Excerpted data:

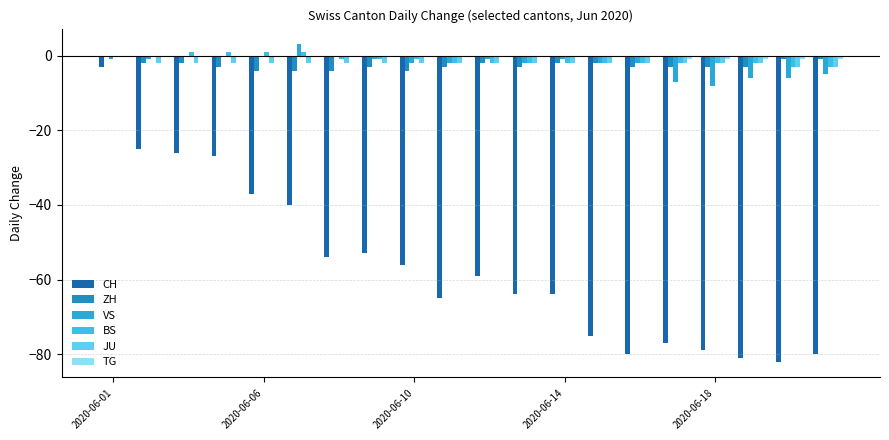

Does the chart contain stacked bars?

No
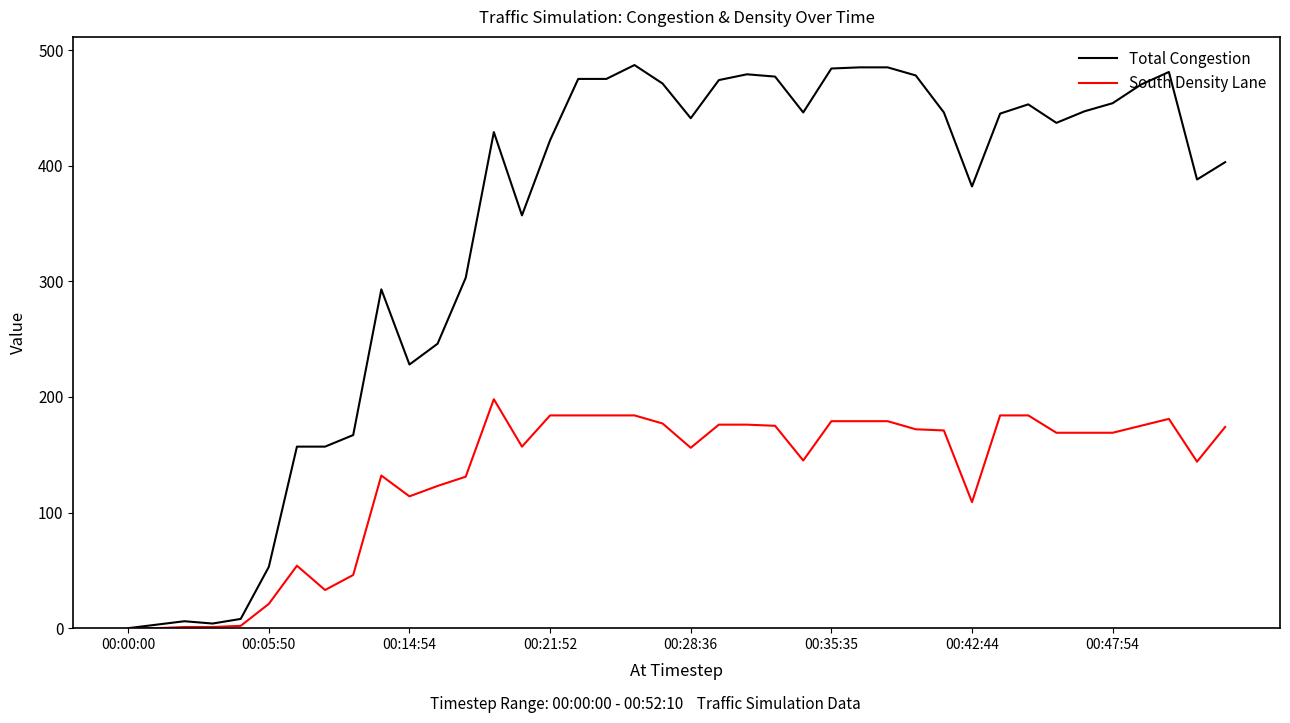

Which series has the largest total across all categories?

Total Congestion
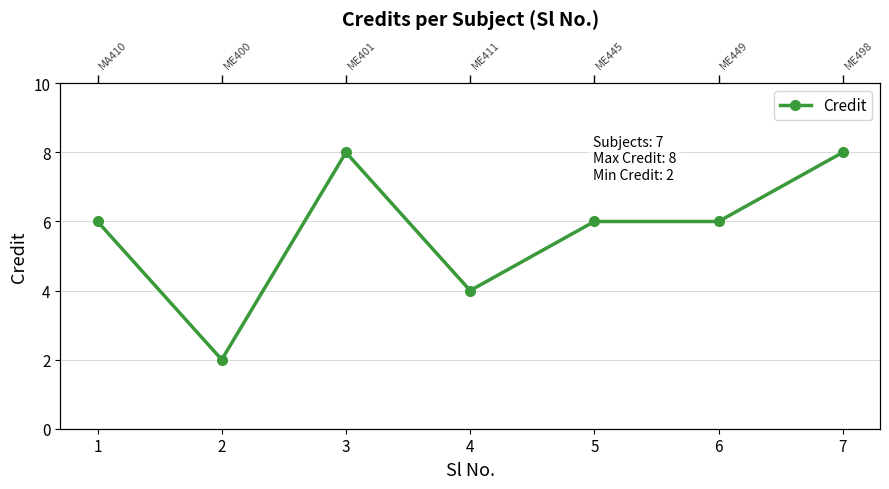

What is the value of the 6th point from the left?

6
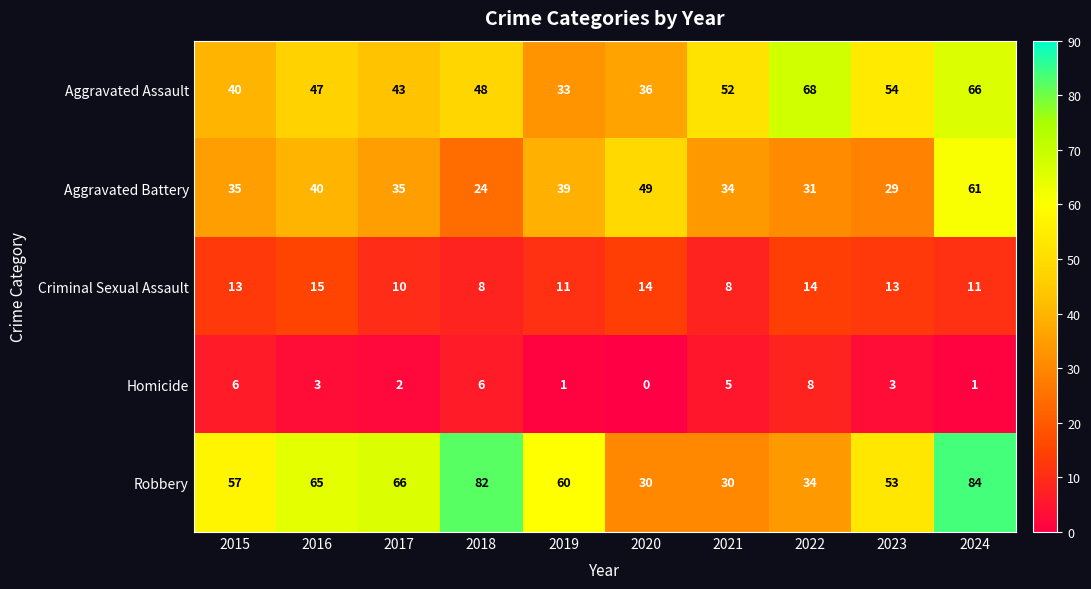

How many distinct data groups are displayed?

5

Task directions:
Return the text of all the records above verbatim, leaving out the pictures.

Task response:
Does the chart contain stacked bars?

No

Which series has the largest total across all categories?

Total Congestion

What is the value of the 6th point from the left?

6

How many distinct data groups are displayed?

5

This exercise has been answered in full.